• **PROBLEM DETAILS**
Please write the listing below out again exactly, leaving every picture behind.

• **DATASET EXCERPT**
......

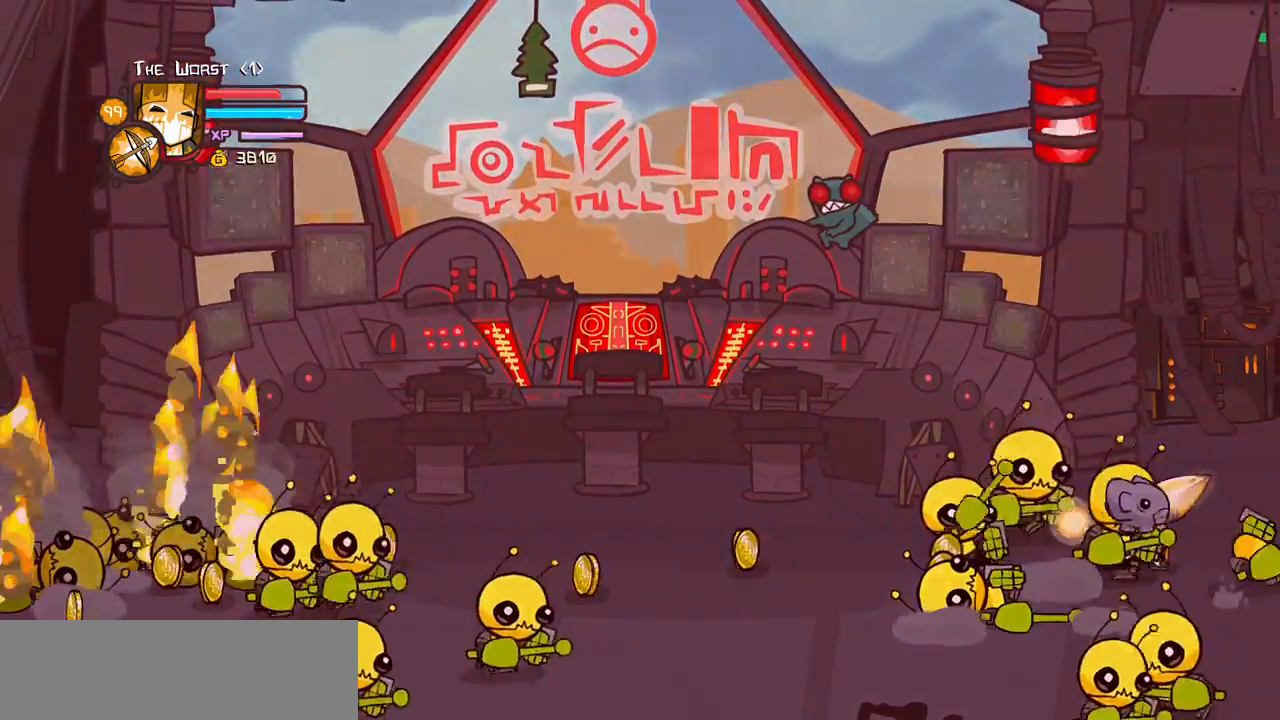
{"keys": ["left"], "events": [[66, "light", "up"], [116, "light", "down"], [400, "light", "up"]]}
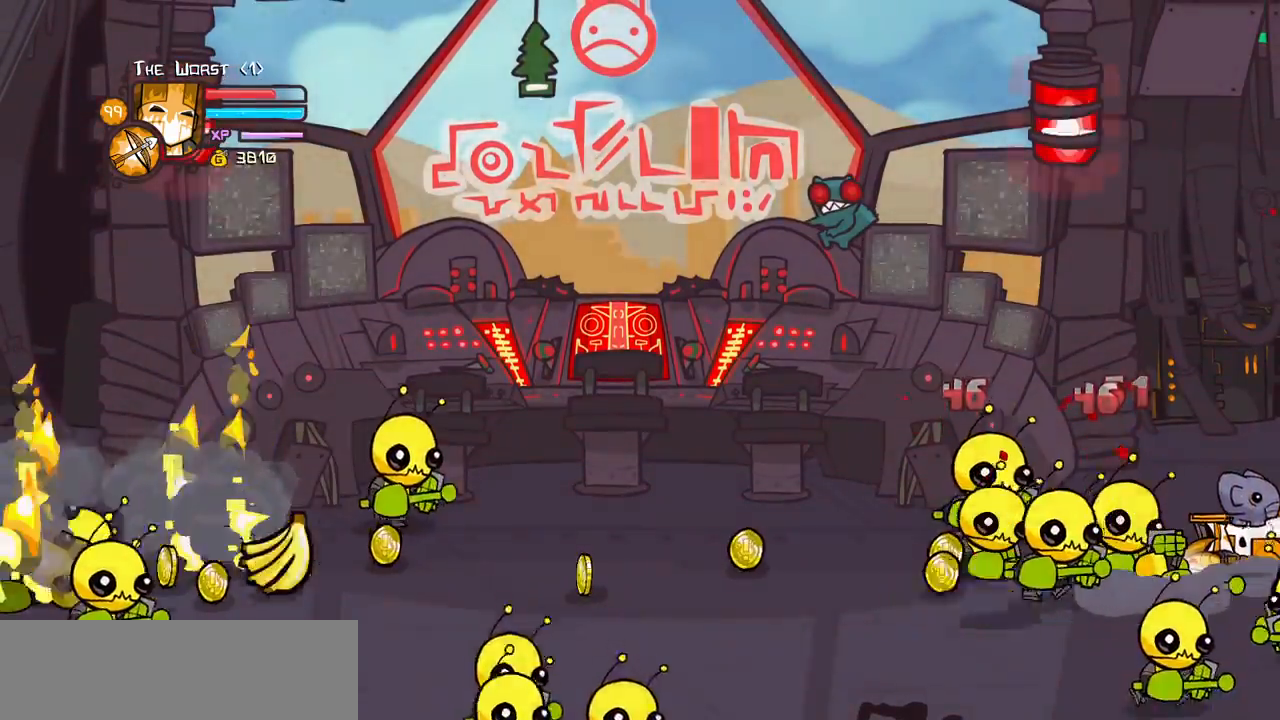
{"keys": ["left", "right"]}
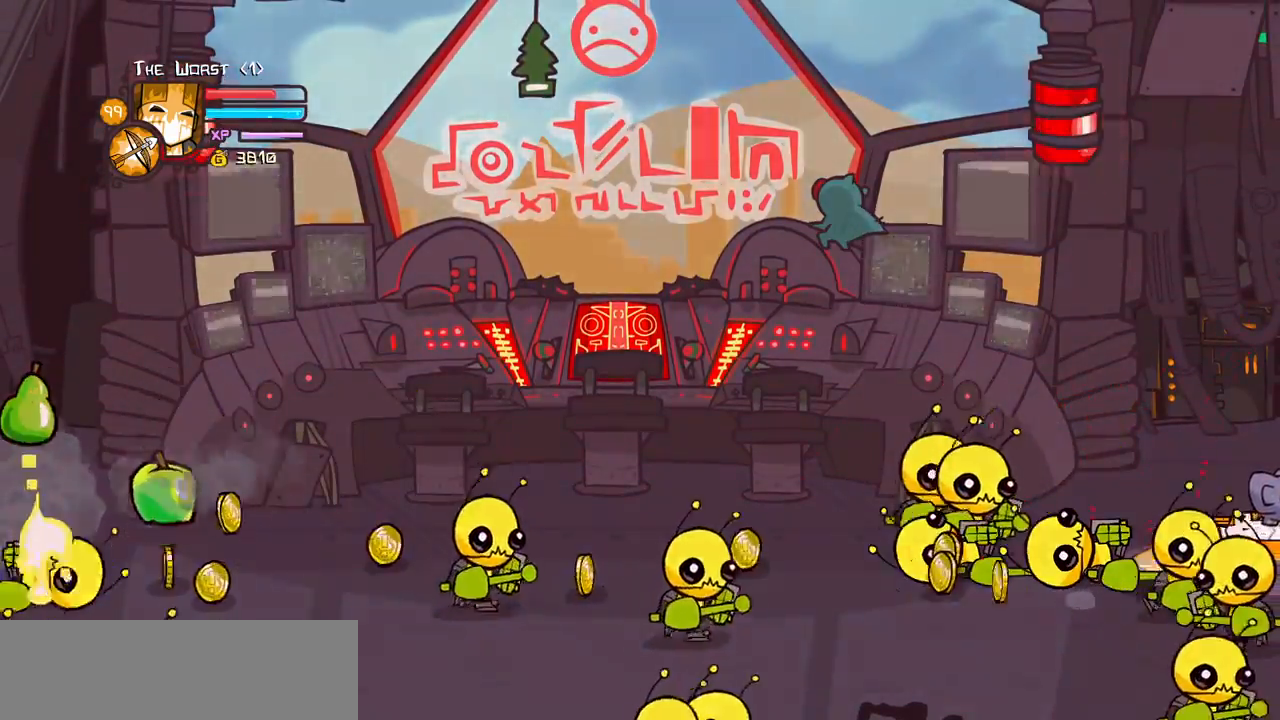
{"keys": ["left", "light"]}
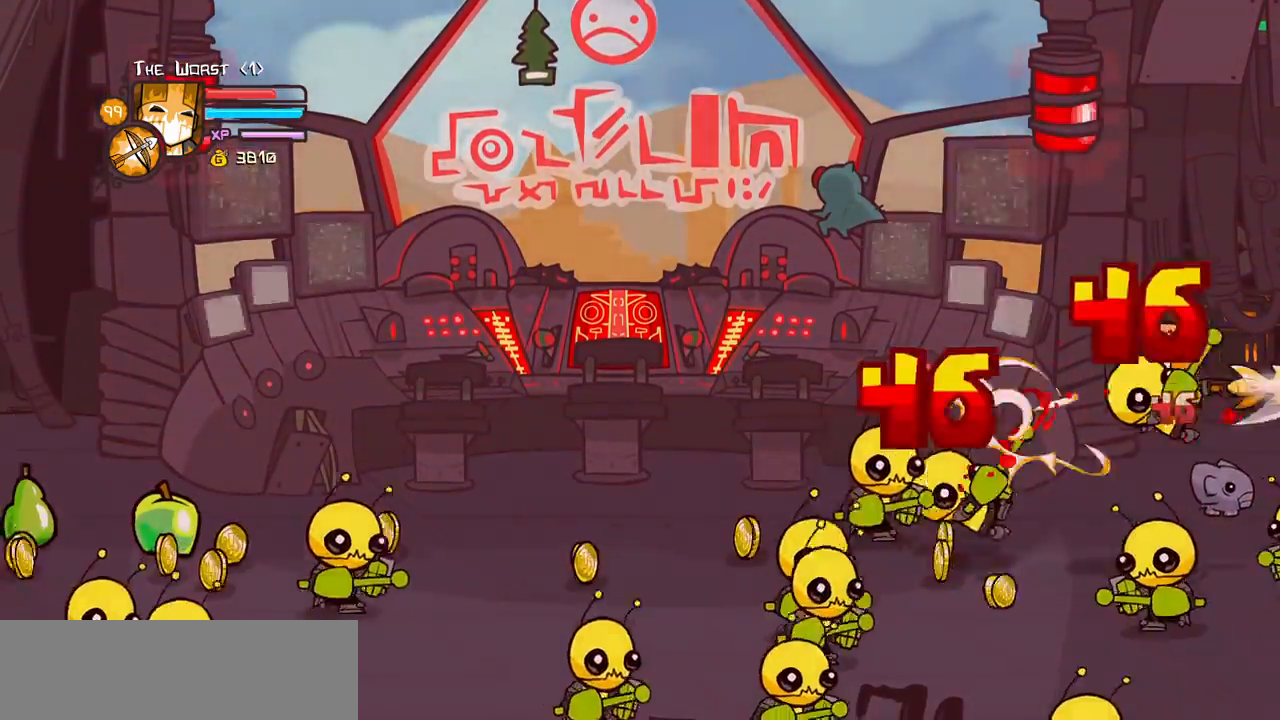
{"keys": ["light", "right"]}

......

• **YOUR SOLUTION**
{"keys": ["left"], "events": [[66, "light", "up"], [116, "light", "down"], [400, "light", "up"]]}
{"keys": ["left", "right"]}
{"keys": ["left", "light"]}
{"keys": ["light", "right"]}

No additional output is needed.